▶ **Activity**
Nothing in the listing should be altered when it is copied, and no picture goes into the copy.

▶ **Supplied data**
* * *
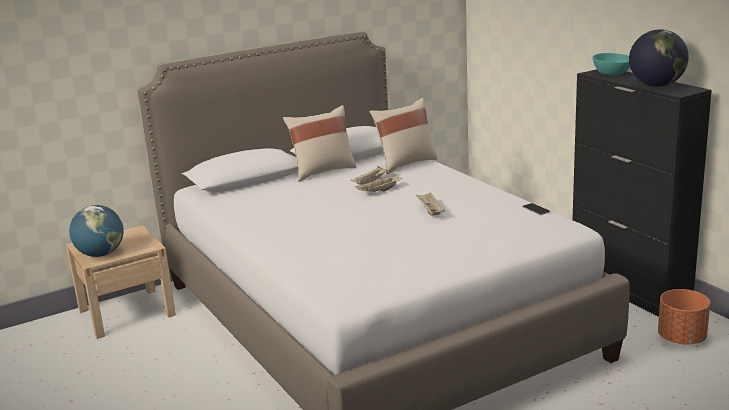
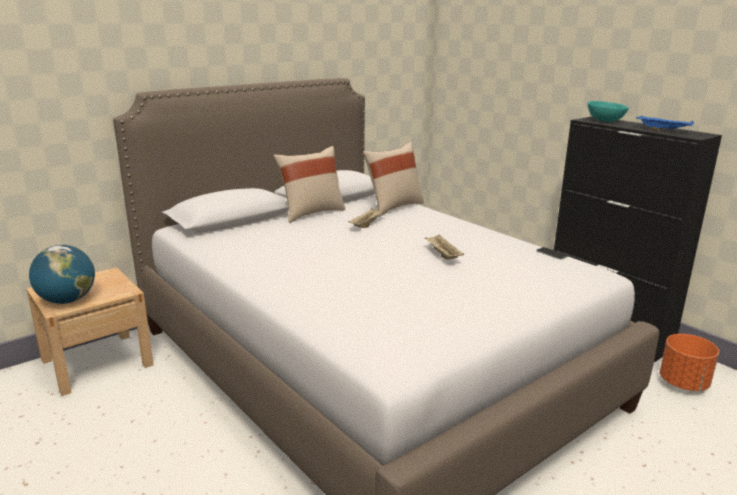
camera: 10 degrees left, 0 degrees up
(379, 191) = (378, 234): beige tray -> none
(656, 85) = (663, 130): globe -> blue tray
* * *
▶ **Your solution**
camera: 10 degrees left, 0 degrees up
(379, 191) = (378, 234): beige tray -> none
(656, 85) = (663, 130): globe -> blue tray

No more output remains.